2013–14: Olivia Fox ’13

CAPTCHA

“Are You Human?” Asks This Year’s Winner of the President’s Award for Public Art 

The  winner of the President’s Award for Public Art for 2013–14 was Olivia Fox ’13. Her installation, CAPTCHA, was on view adhered to the Library lobby’s upper windows, where it remained for one year.

Fox graduated in May 2013 with a major in printmaking and a minor in art history and refers to herself as a digital printmaker. With an interest in art historical figures like Andy Warhol and John Baldessari, both of whom subverted commercial printing methods into fine art, she’s drawn to large-scale advertising installations in attempt to determine how they’re printed.

For example, the appliques found on the windows of Grand Central Station during its centennial celebration not only caught her attention, but also left her wondering what she would do on that scale if she had enough money.

The Rhinebeck native worked at both her hometown library and in the library on campus digitally cataloguing books and digitizing images and documents. She often thought how, despite technology, users still had this personal, human experience of searching the shelves for a book.
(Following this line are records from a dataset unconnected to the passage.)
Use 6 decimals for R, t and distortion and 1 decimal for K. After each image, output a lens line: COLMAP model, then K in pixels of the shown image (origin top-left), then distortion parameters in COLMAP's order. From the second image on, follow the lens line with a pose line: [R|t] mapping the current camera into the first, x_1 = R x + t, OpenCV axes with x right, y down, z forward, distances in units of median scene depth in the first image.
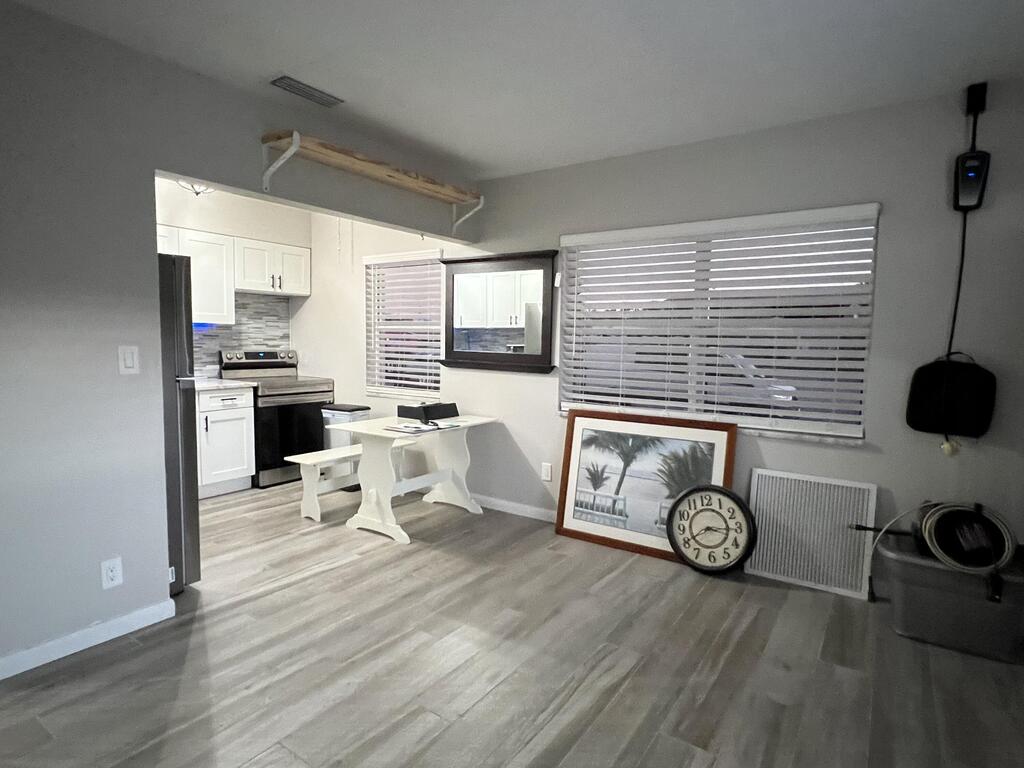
lens RADIAL K [[561.0, 0, 511.8], [0, 561.0, 380.9], [0, 0, 1]] dist [-0.012999, 0.004634]
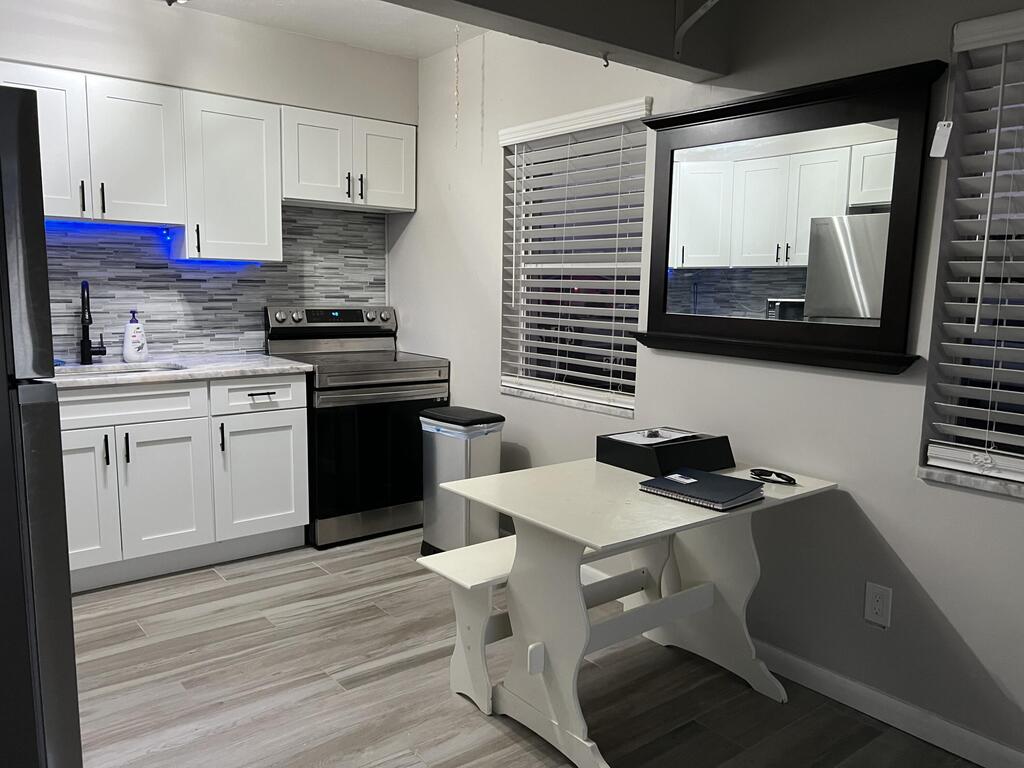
lens RADIAL K [[770.2, 0, 516.8], [0, 770.2, 394.3], [0, 0, 1]] dist [0.051712, -0.052988]
pose [[0.956268, 0.043142, -0.289292, -0.029587], [-0.024534, 0.997408, 0.067647, -0.024833], [0.291460, -0.057591, 0.954848, 0.303244]]
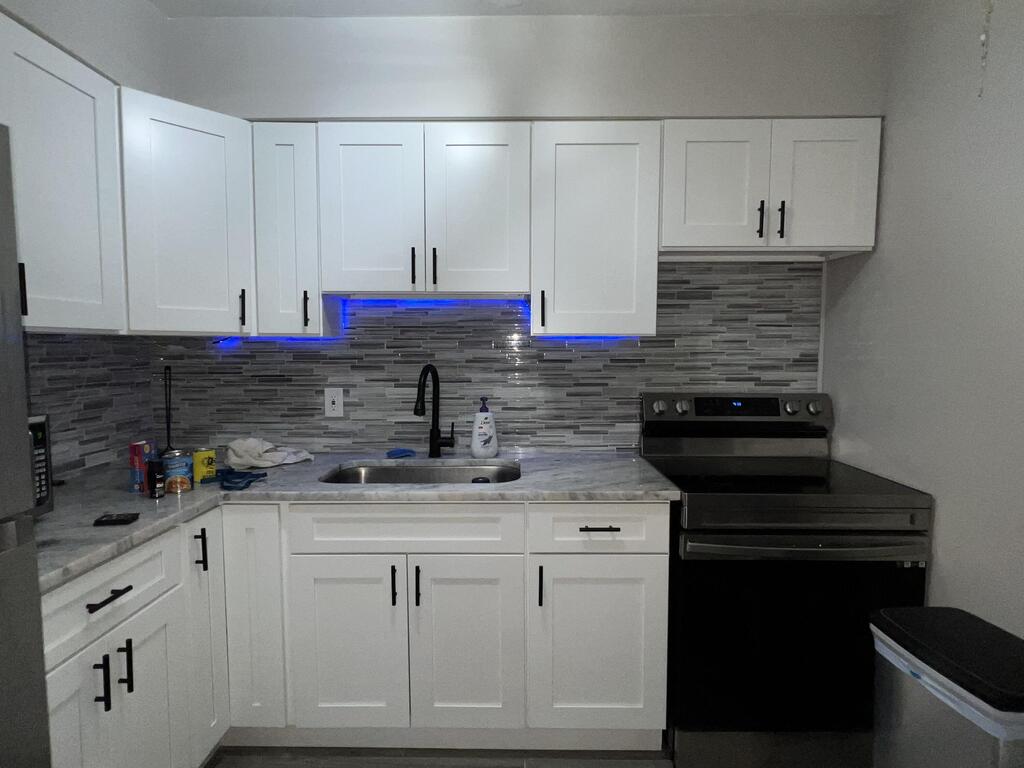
lens RADIAL K [[561.0, 0, 512.7], [0, 561.0, 386.8], [0, 0, 1]] dist [-0.012999, 0.004634]
pose [[0.556685, 0.043271, -0.829596, -0.209625], [-0.052994, 0.998458, 0.016518, -0.063816], [0.829031, 0.034768, 0.558120, 0.682591]]
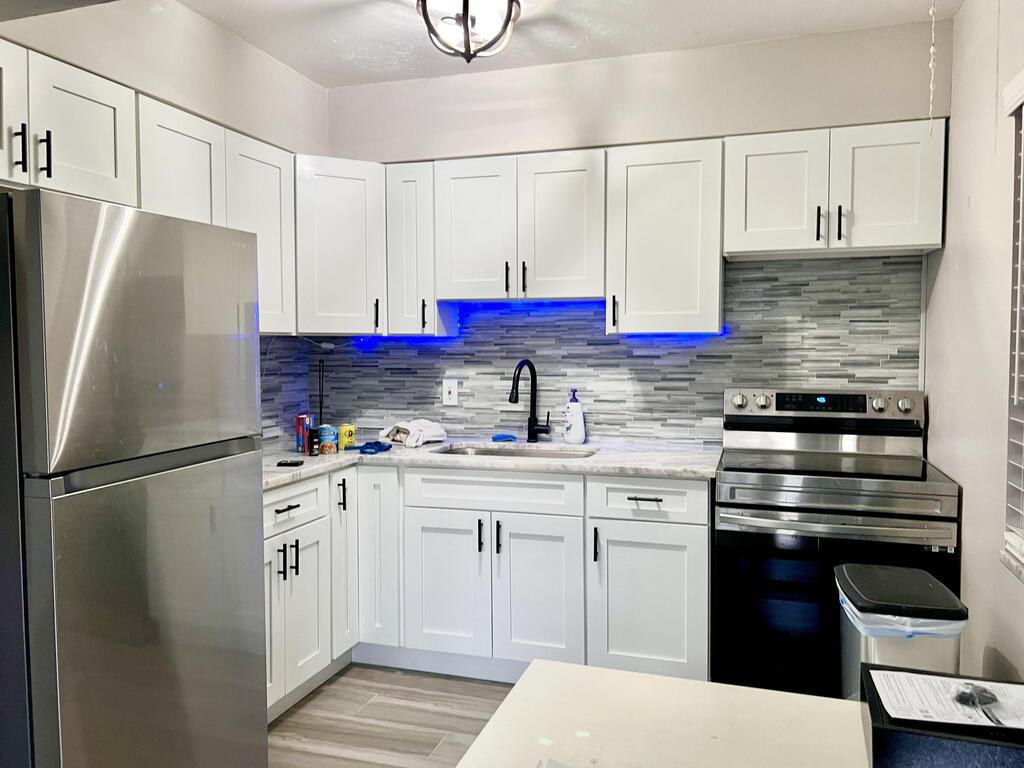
lens RADIAL K [[770.2, 0, 518.0], [0, 770.2, 381.3], [0, 0, 1]] dist [0.051712, -0.052988]
pose [[0.292002, 0.034559, -0.955793, 0.053255], [-0.062721, 0.997888, 0.016919, -0.062349], [0.954359, 0.055008, 0.293553, 0.664851]]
“What stuck with me most was the act of digitally filing books for people to find, but then thinking about how people discover the information they want. Nestled around that book on the shelf are others related to what they’re looking for, so there’s a physical space for their brains to think about what they need,” she recalls.

A web design class led Fox to develop a fascination with the groundbreaking work and tragic story of the renowned mathematician Alan Turing—commonly referred to as the father of computer science and artificial intelligence—which left her to contemplate further how people use technology and how information is spread.

For Fox, CAPTCHA* falls at the crux of these ideas: large-scale, advertising-like prints; the spread of information; and technology. She plays with the notion that her piece is a virtual check to ensure that those who enter the library are humans with good intentions and not malicious bots seeking to misuse the information inside. “I wanted to treat the library as this bastion of physical data that is protected and here for everybody,” she explains.

Furthermore, she hopes viewers will not only decipher the codes, but actually follow the trail to where they lead and discover the secrets therein.

The organizer of 2013’s Zine Feast on campus, she hopes to present more events for artists in the future as well as pursue additional opportunities for public art pieces of her own. 

(*CAPTCHA is an acronym that stands for Completely Automatic Public Turing test to tell Computers and Humans Apart.)